> REQUIRED ACTION:
Count the lines in the entries below that contain the string "oder". Reply with the number alone.

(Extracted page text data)

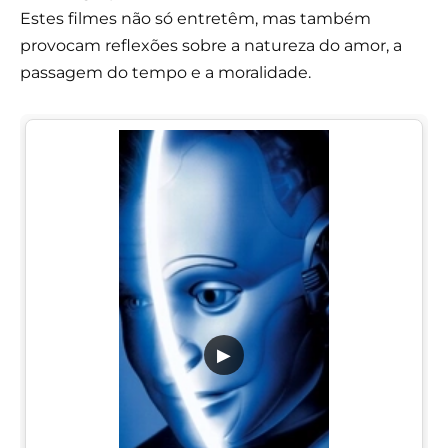
Estes filmes não só entretêm, mas também
provocam reflexões sobre a natureza do amor, a
passagem do tempo e a moralidade.
▶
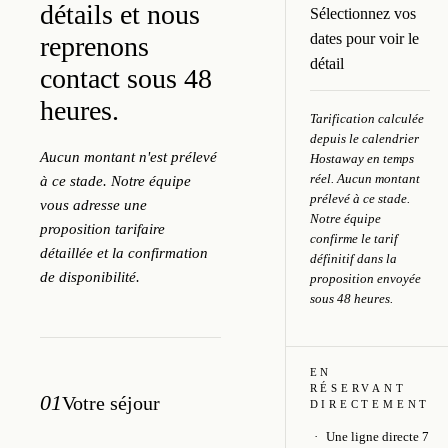
détails et nous
Sélectionnez vos
dates pour voir le
reprenons
détail
contact sous 48
heures.
Tarification calculée
depuis le calendrier
Aucun montant n'est prélevé
Hostaway en temps
réel. Aucun montant
à ce stade. Notre équipe
prélevé à ce stade.
vous adresse une
Notre équipe
proposition tarifaire
confirme le tarif
détaillée et la confirmation
définitif dans la
de disponibilité.
proposition envoyée
sous 48 heures.
EN
RÉSERVANT
01
Votre séjour
DIRECTEMENT
Une ligne directe 7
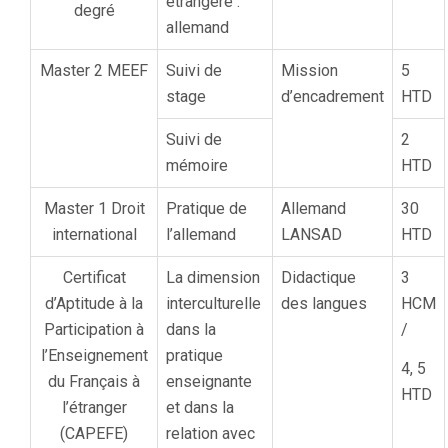
étrangère :
degré
allemand
Master 2 MEEF
Suivi de
Mission
5
stage
d’encadrement
HTD
Suivi de
2
mémoire
HTD
Master 1 Droit
Pratique de
Allemand
30
international
l’allemand
LANSAD
HTD
Certificat
La dimension
Didactique
3
d’Aptitude à la
interculturelle
des langues
HCM
Participation à
dans la
/
l’Enseignement
pratique
4, 5
du Français à
enseignante
HTD
l’étranger
et dans la
(CAPEFE)
relation avec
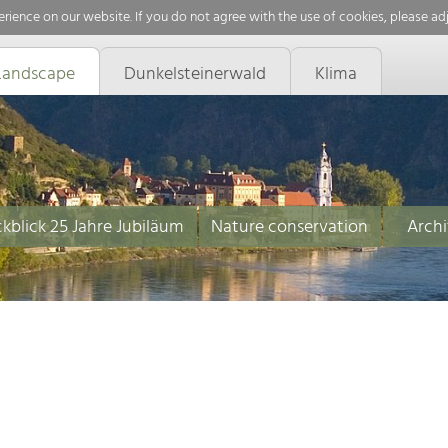
rience on our website. If you do not agree with the use of cookies, please ad
Landscape
Dunkelsteinerwald
Klima
kblick 25 Jahre Jubiläum
Nature conservation
Archi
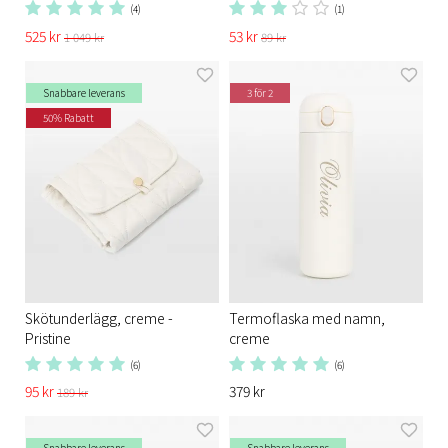
(4)
(1)
525 kr
53 kr
1 049 kr
89 kr
Snabbare leverans
3 för 2
50% Rabatt
Skötunderlägg, creme -
Termoflaska med namn,
Pristine
creme
(6)
(6)
95 kr
379 kr
189 kr
Snabbare leverans
Snabbare leverans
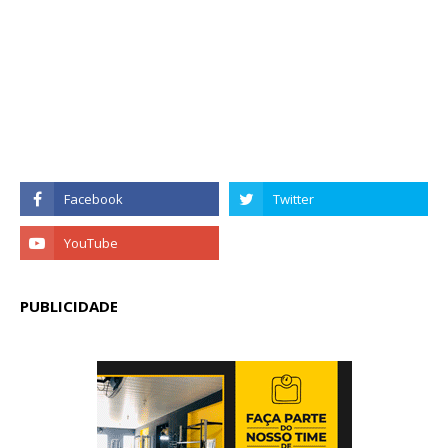
PUBLICIDADE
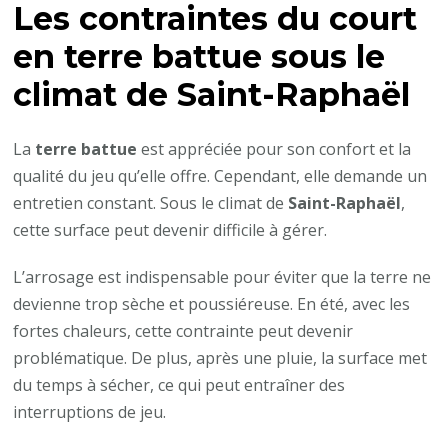
Les contraintes du court
en terre battue sous le
climat de Saint-Raphaël
La
terre battue
est appréciée pour son confort et la
qualité du jeu qu’elle offre. Cependant, elle demande un
entretien constant. Sous le climat de
Saint-Raphaël
,
cette surface peut devenir difficile à gérer.
L’arrosage est indispensable pour éviter que la terre ne
devienne trop sèche et poussiéreuse. En été, avec les
fortes chaleurs, cette contrainte peut devenir
problématique. De plus, après une pluie, la surface met
du temps à sécher, ce qui peut entraîner des
interruptions de jeu.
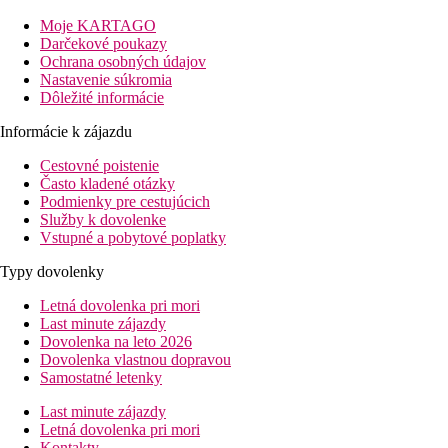
balkón alebo terasu. Další popis vybavenia a umiestnenie izieb, 
Moje KARTAGO
Šport a zábava
Darčekové poukazy
Súcastou hotela je vonkajší bazén s terasou na slnenie, na ktoré
Ochrana osobných údajov
poslúži hotelové Wellness zázemie so saunou a vírivkou, alebo s
Nastavenie súkromia
ostrova Rhodos, hotelový personál vám rád pomôže so všetkým, o
Dôležité informácie
Stravovanie
Informácie k zájazdu
Stravovanie je ponúkané formou bufetových ranajok
Cestovné poistenie
Často kladené otázky
Vzdialenosti
Podmienky pre cestujúcich
Služby k dovolenke
55 km
Vstupné a pobytové poplatky
Vzdialenosť od najbližšieho letiska
Typy dovolenky
150 m
Vzdialenosť k pláži
Letná dovolenka pri mori
Last minute zájazdy
Pláž
Dovolenka na leto 2026
Dovolenka vlastnou dopravou
Samostatné letenky
Plážová dovolenka
Last minute zájazdy
bazény
Letná dovolenka pri mori
Kontakty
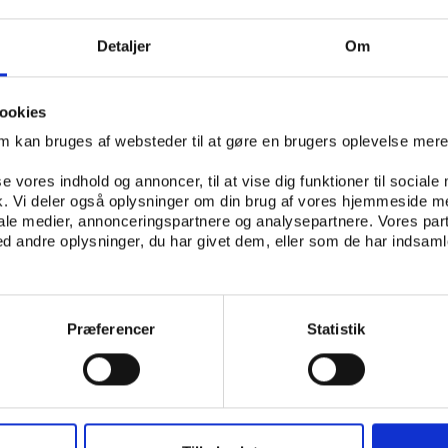
Detaljer
Om
IDRÆTSKULTUR
MEDIER OG MARKETING
ookies
om kan bruges af websteder til at gøre en brugers oplevelse mer
se vores indhold og annoncer, til at vise dig funktioner til sociale
STITUT
fik. Vi deler også oplysninger om din brug af vores hjemmeside m
ÆTSSEKTORENS UDVIKLINGSFORUM
iale medier, annonceringspartnere og analysepartnere. Vores par
 andre oplysninger, du har givet dem, eller som de har indsamle
ONISK)
Præferencer
Statistik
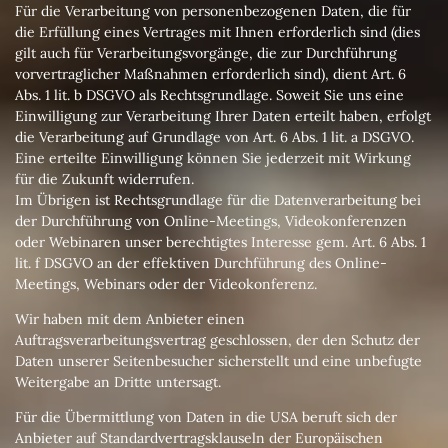
Für die Verarbeitung von personenbezogenen Daten, die für
die Erfüllung eines Vertrages mit Ihnen erforderlich sind (dies
gilt auch für Verarbeitungsvorgänge, die zur Durchführung
vorvertraglicher Maßnahmen erforderlich sind), dient Art. 6
Abs. 1 lit. b DSGVO als Rechtsgrundlage. Soweit Sie uns eine
Einwilligung zur Verarbeitung Ihrer Daten erteilt haben, erfolgt
die Verarbeitung auf Grundlage von Art. 6 Abs. 1 lit. a DSGVO.
Eine erteilte Einwilligung können Sie jederzeit mit Wirkung
für die Zukunft widerrufen.
Im Übrigen ist Rechtsgrundlage für die Datenverarbeitung bei
der Durchführung von Online-Meetings, Videokonferenzen
oder Webinaren unser berechtigtes Interesse gem. Art. 6 Abs. 1
lit. f DSGVO an der effektiven Durchführung des Online-
Meetings, Webinars oder der Videokonferenz.
Wir haben mit dem Anbieter einen
Auftragsverarbeitungsvertrag geschlossen, der den Schutz der
Daten unserer Seitenbesucher sicherstellt und eine unbefugte
Weitergabe an Dritte untersagt.
Für die Übermittlung von Daten in die USA beruft sich der
Anbieter auf Standardvertragsklauseln der Europäischen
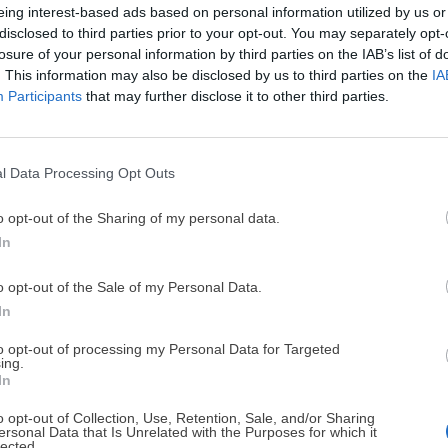
eing interest-based ads based on personal information utilized by us or
disclosed to third parties prior to your opt-out. You may separately opt-
losure of your personal information by third parties on the IAB’s list of
. This information may also be disclosed by us to third parties on the
IA
¡MI LIBRO DE COCINA 
Trufa
Participants
that may further disclose it to other third parties.
DISPONIBLE!
coco.
Tu tiempo vale más que una receta
Últ
l Data Processing Opt Outs
He diseñado este libro para ti:
100 rec
ricas y nutritivas
que caben en tu 
o opt-out of the Sharing of my personal data.
complicaciones y para familias 
In
o opt-out of the Sale of my Personal Data.
¡RESERVAR MI EJEMPLA
In
to opt-out of processing my Personal Data for Targeted
ing.
¡No lo dejes pasar! Solo quedan
0
días p
In
o opt-out of Collection, Use, Retention, Sale, and/or Sharing
ersonal Data that Is Unrelated with the Purposes for which it
lected.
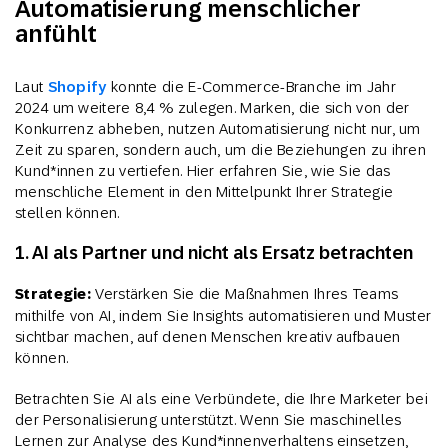
Automatisierung menschlicher
anfühlt
Laut
Shopify
konnte die E-Commerce-Branche im Jahr
2024 um weitere 8,4 % zulegen. Marken, die sich von der
Konkurrenz abheben, nutzen Automatisierung nicht nur, um
Zeit zu sparen, sondern auch, um die Beziehungen zu ihren
Kund*innen zu vertiefen. Hier erfahren Sie, wie Sie das
menschliche Element in den Mittelpunkt Ihrer Strategie
stellen können.
1. AI als Partner und nicht als Ersatz betrachten
Strategie:
Verstärken Sie die Maßnahmen Ihres Teams
mithilfe von AI, indem Sie Insights automatisieren und Muster
sichtbar machen, auf denen Menschen kreativ aufbauen
können.
Betrachten Sie AI als eine Verbündete, die Ihre Marketer bei
der Personalisierung unterstützt. Wenn Sie maschinelles
Lernen zur Analyse des Kund*innenverhaltens einsetzen,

> ANSWER TO THE EXERCISE:
2